September 23, 2013 – This KHN story was produced in collaboration with the Chicago Tribune.
Health-law provisions taking effect next year could save U.S. employers billions of dollars in expenses now paid for workers who continue medical coverage after they leave the company, benefits experts say.
Insurance marketplaces created by the Affordable Care Act are expected to all but replace COBRA coverage in which ex-employees and dependents can remain on the company plan if they pay the premiums.

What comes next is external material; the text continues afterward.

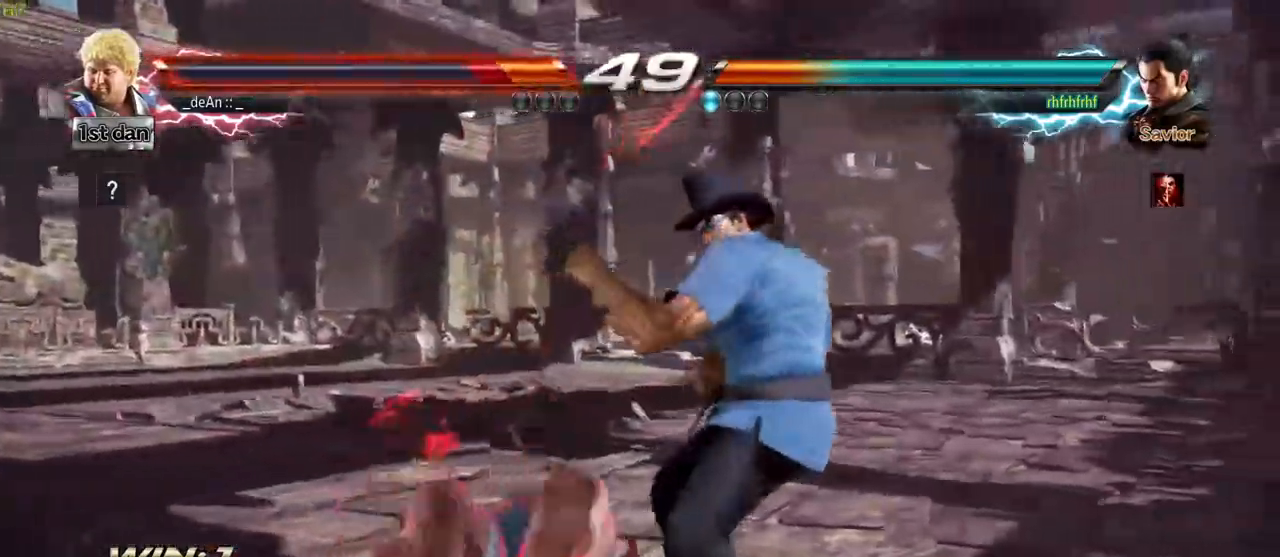
{"buttons": [], "left_stick": "center", "events": [[33, "SQUARE", "up"], [33, "left_stick", "center"]]}
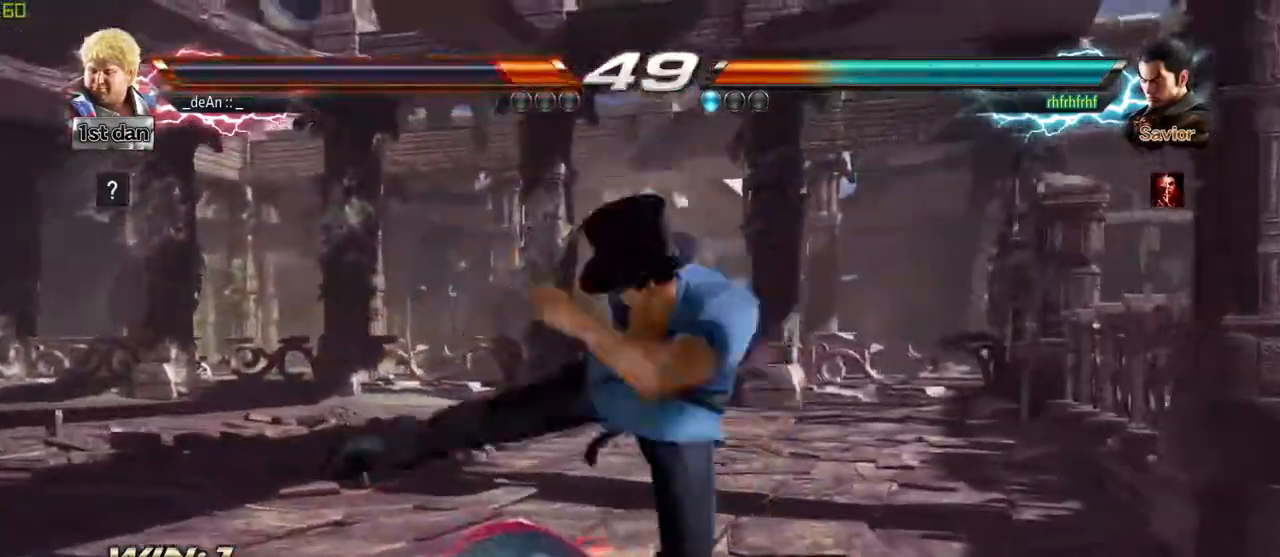
{"buttons": ["CIRCLE"], "left_stick": "left", "events": [[200, "CIRCLE", "down"], [283, "CIRCLE", "up"], [350, "CIRCLE", "down"], [417, "CIRCLE", "up"], [467, "CIRCLE", "down"], [500, "left_stick", "left"]]}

“As soon as the law was passed, the question among employers and benefits people was: Is there still going to be a reason for COBRA?” said Steve Wojcik, vice president of public policy for the National Business Group on Health, an employer group. Offered a choice between heavily subsidized coverage in the health act’s insurance exchanges or paying full price under COBRA, he said, “most people are going to choose the exchange.”
The Consolidated Omnibus Budget Reconciliation Act of 1985, known as COBRA and intended to furnish coverage between jobs, is a burden for employers as well as participants.
Because company cost sharing usually ceases when workers depart, COBRA members pay premiums exceeding $5,000 per year for single-person coverage and more for families. But because it’s so expensive, only people who know they’ll use the insurance are likely to sign up.
That means participants are typically sicker than average and use half again as much in benefits as they pay in premiums, causing losses for large corporations that pay their own medical claims.